[Testo fornito]:
+ + + + + + +

Autore comico televisivo di programmi di culto come “Drive In”, “Striscia la notizia” e “Paperissima”, doppiatore del popolare pupazzone rosso Gabibbo e ora anche scrittore di thriller storici.
Ci riveli il segreto di questa tua personalità poliedrica?
Il mio segreto è comune a molti scrittori: è la curiosità. Inoltre, non sono attività così differenti tra loro, fanno parte dell’essere creativo. I miei libri passano tranquillamente dal genere umoristico al grottesco,al thriller storico. Quando ho una storia da raccontare lo faccio e basta, e non mi preoccupo di rimanere in un genere.
Scrivere per la televisione e scrivere per un pubblico di lettori. Qual è la differenza?
Scrivere per la televisione è un lavoro di gruppo, mentre scrivere un libro è un piacere solitario e intimo. Si è a tu per tu con il lettore, si crea una complicità. Poi c’è il fattore tempo. Nel mondo della televisione è tutto veloce, frenetico, mentre quando sono al sicuro seduto alla mia scrivania ho il tempo del mondo. Rifletto, provo, pondero, cambio, senza avere sul coppino il fiato - corto, peraltro - della messa in onda.
Spessissimo le inchieste e i servizi di “Striscia la notizia”, sono delle vere e proprie notizie di reato, dopo il passaggio televisivo, c’è un prosieguo che noi non vediamo?
Normalmente no, denunciamo e poi seguiamo il caso per documentarne l’evoluzione e rendiamo edotti i nostri telespettatori nei mesi o addirittura negli anni, perché quando si parla di processi in Italia i tempi sono abbastanza lunghi, ma se abbiamo notizie ne diamo immancabilmente contezza a chi ci segue. Molto spesso invece siamo noi in prima persona a venir chiamati in tribunale perché di denunce ce ne sono a centinaia, ma finora ne siamo usciti indenni. I tuoi libri sono ambientati in una Genova antica molto affascinante e descritta nei minimi particolari. La tua cultura storica è frutto di una vecchia passione personale o di un lavoro di ricerca e documentazione svolto per dare un background credibile ai tuoi romanzi?
La storia è una passione totale e non so quando ho preso il morbo. La curiosità di sapere chi erano e come si comportavano quelli che sono stati prima di noi alberga da sempre in me. Per i miei libri consulto archivi, biblioteche, musei, documenti, sentenze di tribunali, diari editi e non, testi dell’epoca, quadri. Sì, consulto molto i quadri poiché mi forniscono informazioni esatte sulla vita spicciola. Cosa mangiavano, come vestivano, atteggiamenti dei nobili e del popolo… Senza contare che rivangando la storia si scoprono succulente ghiottonerie da scrittore. E poi m’interessa il presente, e quello che siamo ora viene da lontano.

+ + + + + + +

[Compito assegnato A]: Ricopia fedelmente il brano dell'intervista che inizia con le parole "Il mio segreto" e si chiude dopo "è la differenza?".
[Compito assegnato B]: Prosegui l'intervista a partire dalla sua ultima frase.

+ + + + + + +

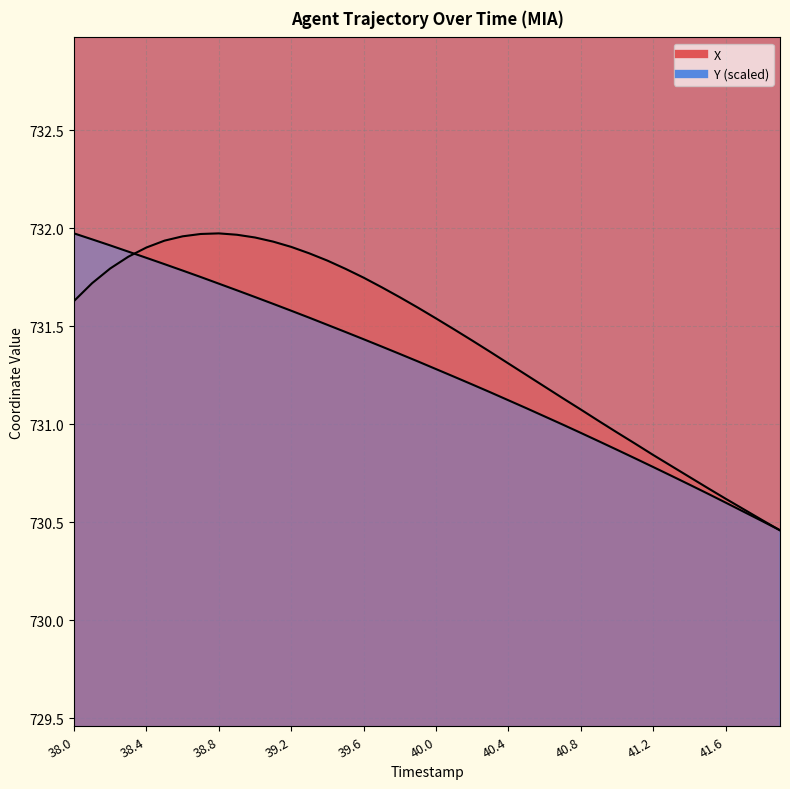

What is the sum of all Y values?

29250.9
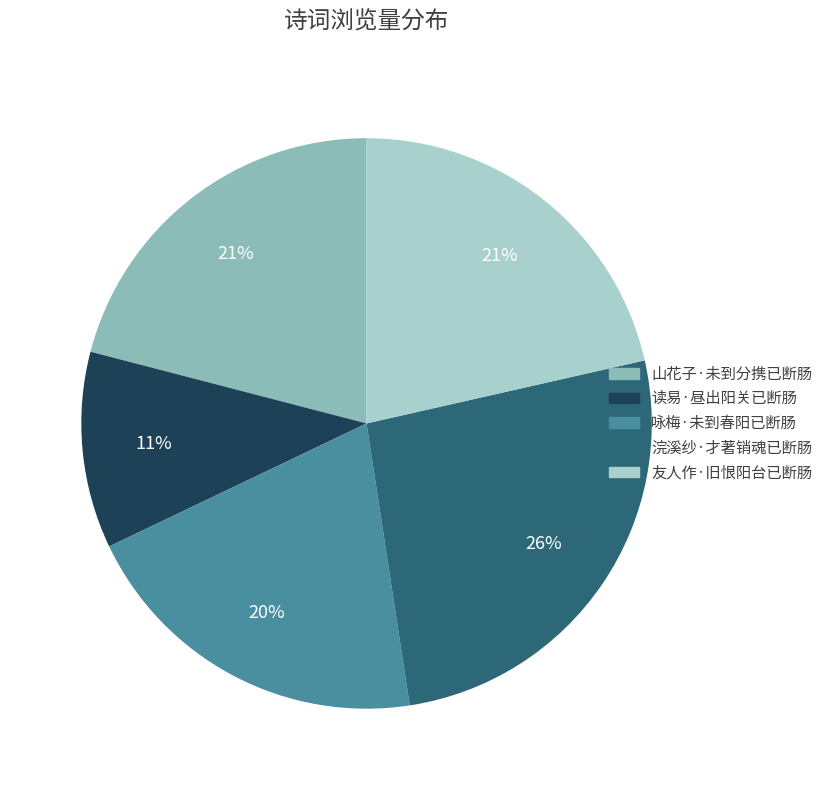

Count the number of slices in the pie.

5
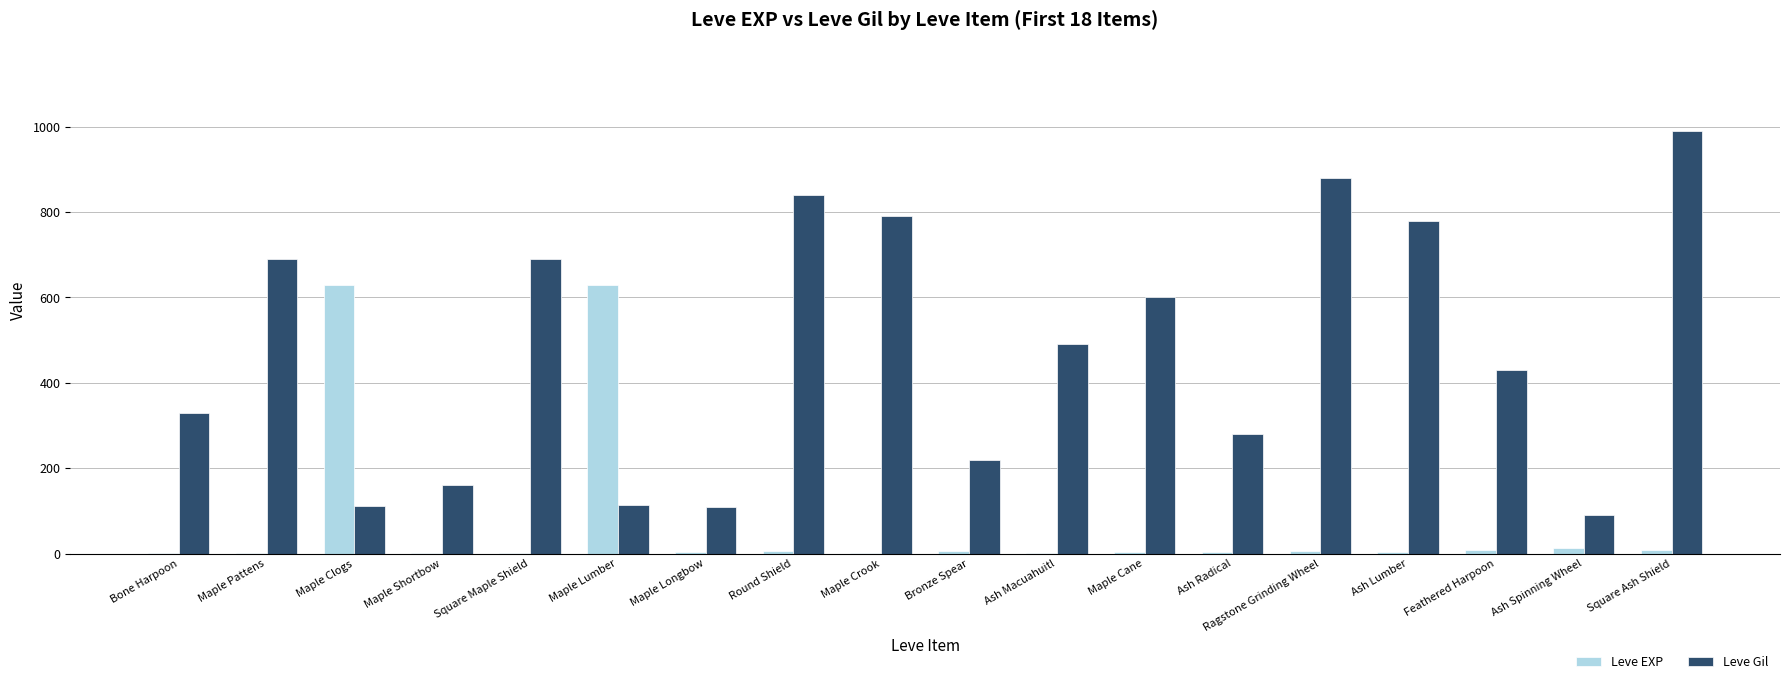

Which category has the highest value in the Leve Gil series?

Square Ash Shield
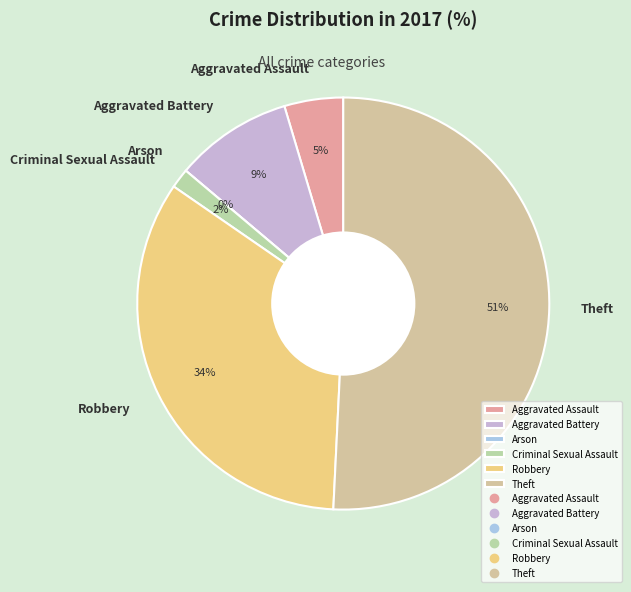

Which slice is the largest?

Theft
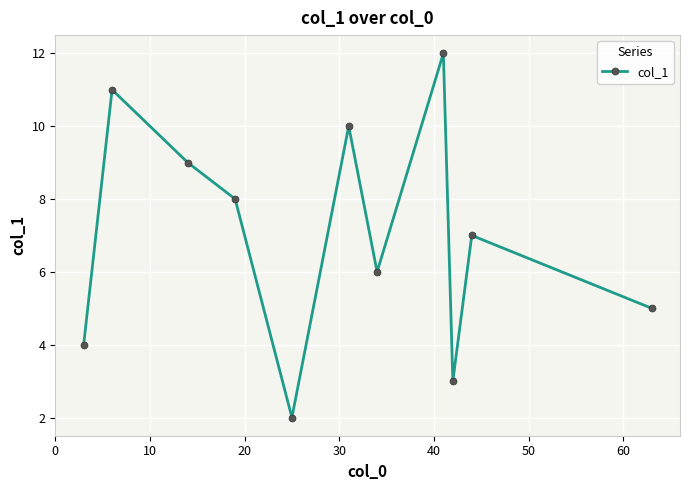

Reading left to right, list all the values displayed in this chart.

4.0	11.0	9.0	8.0	2.0	10.0	6.0	12.0	3.0	7.0	5.0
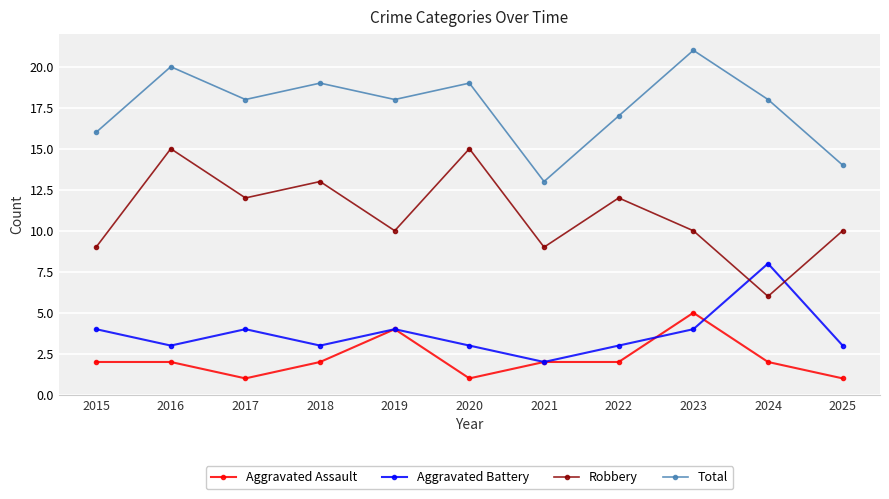

Which series has the largest total across all categories?

Total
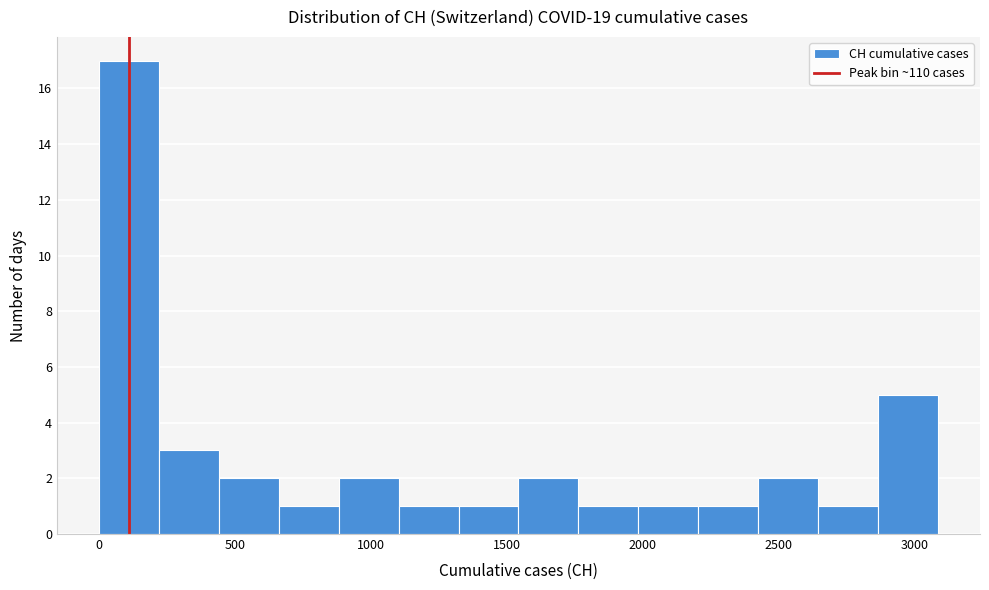

How tall is the bar that spans 2850 to 3100 on the x-axis? Neither the bar edges nor the heights are printed on the chart, so give them approximately, as read against the axes.

5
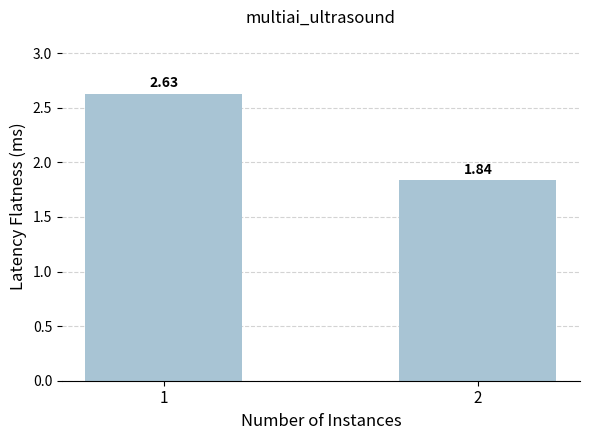

What is the ratio of the value at 2 to the value at 1?

0.7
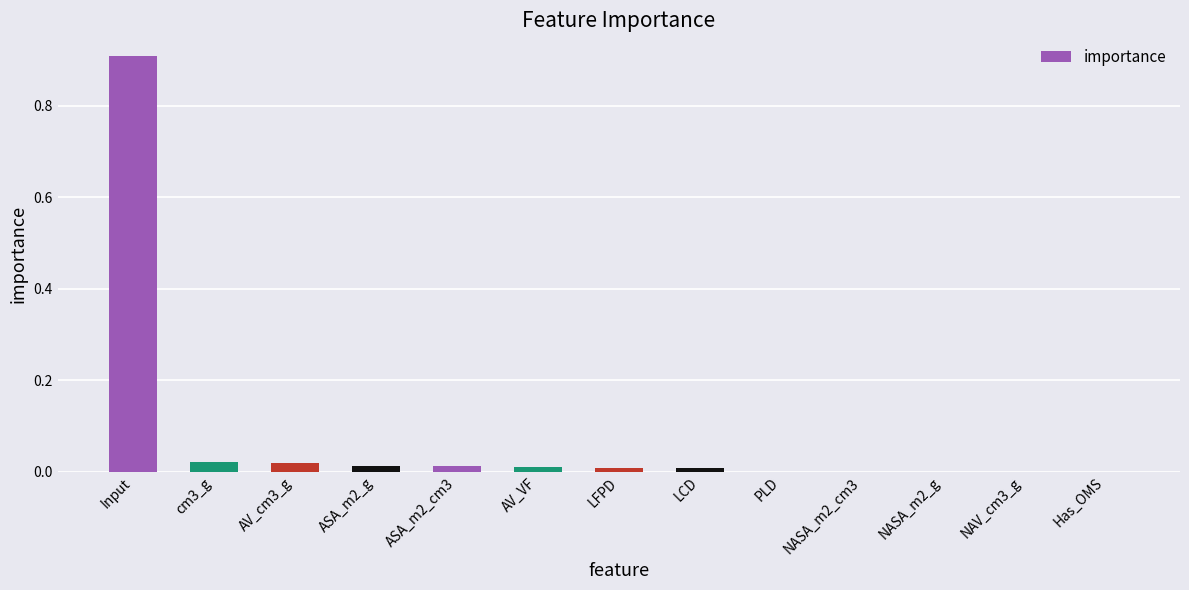

True or false: the data shows 0.0 at ASA_m2_g.

True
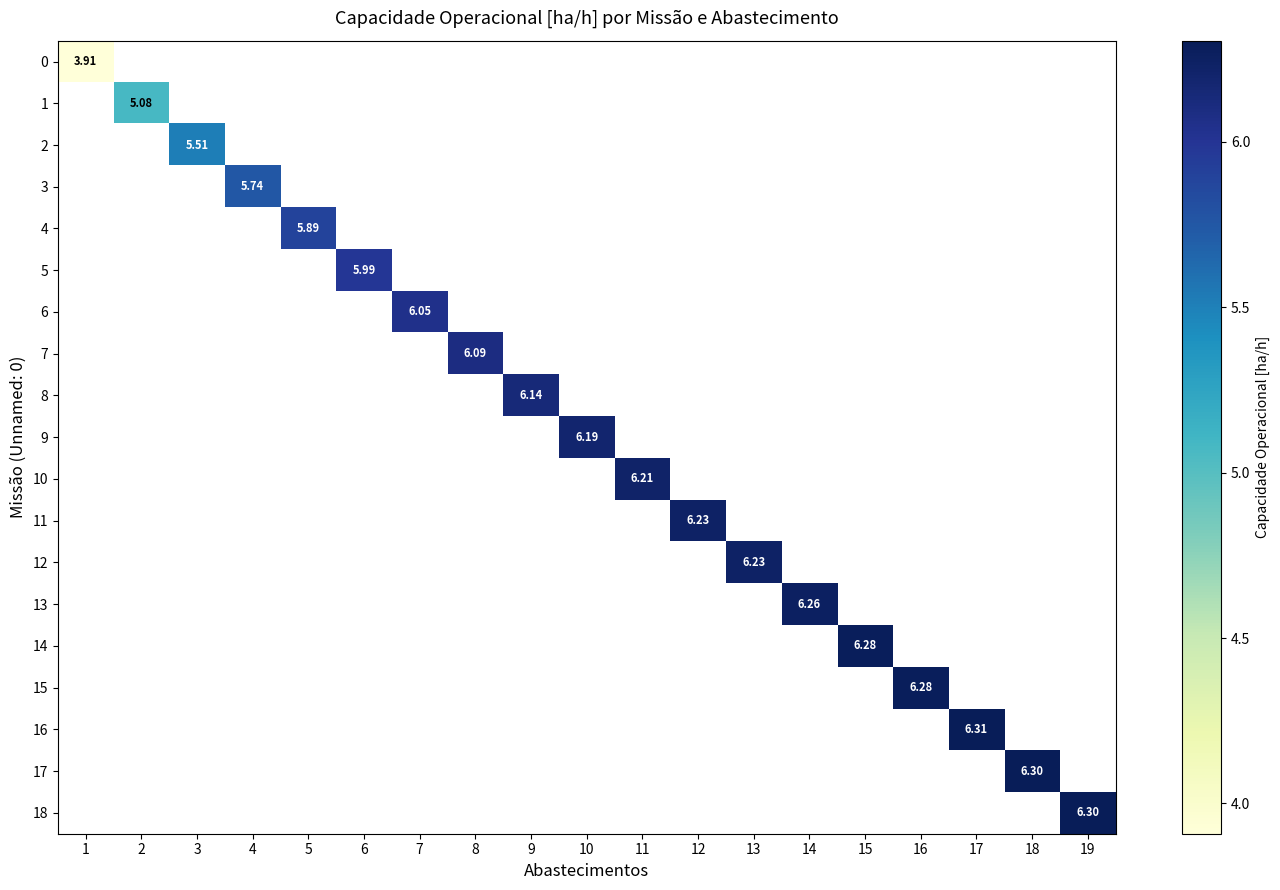

How many values in row_16 are above zero?

1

+ + + + + + +

[Risposta scritta A]:
Il mio segreto è comune a molti scrittori: è la curiosità. Inoltre, non sono attività così differenti tra loro, fanno parte dell’essere creativo. I miei libri passano tranquillamente dal genere umoristico al grottesco,al thriller storico. Quando ho una storia da raccontare lo faccio e basta, e non mi preoccupo di rimanere in un genere.
Scrivere per la televisione e scrivere per un pubblico di lettori. Qual è la differenza?

[Risposta scritta B]:
Il Guaritore di maiali è un personaggio assolutamente nuovo nel panorama narrativo italiano. Da dove nasce questa idea?
L’idea nasce dal mio primo ricordo, il più recondito. Quando stavo apprendendo i rudimenti del camminare, i miei genitori, per andare a lavorare nei campi, mi chiudevano nella porcilaia fino a sera, “affidandomi” alle cure di due maiali. È una storia vera e non una trovata. Forse per gratitudine verso i porci per non avermi mangiato, ho pensato d’inventare un indagatore che avesse con loro un rapporto speciale tanto da curarli e comprenderli. Lo stesso rapporto che ho avuto io con i maiali.
Oltre alla saga del Guaritore di maiali, c’è quella di Pietra, la guaritrice. Nel tuo L’ombra di Pietra la protagonista tende ad allontanare l’attenzione da sé, a nascondere il suo potere (intellettuale) e ad attribuire tutto il merito alla bacchetta ‒ che peraltro sappiamo essere bastarda e ingannatrice. Anche facendo un confronto con la realtà che quotidianamente vedi, quando è cambiata se è cambiata la situazione della donna dal Seicento a oggi?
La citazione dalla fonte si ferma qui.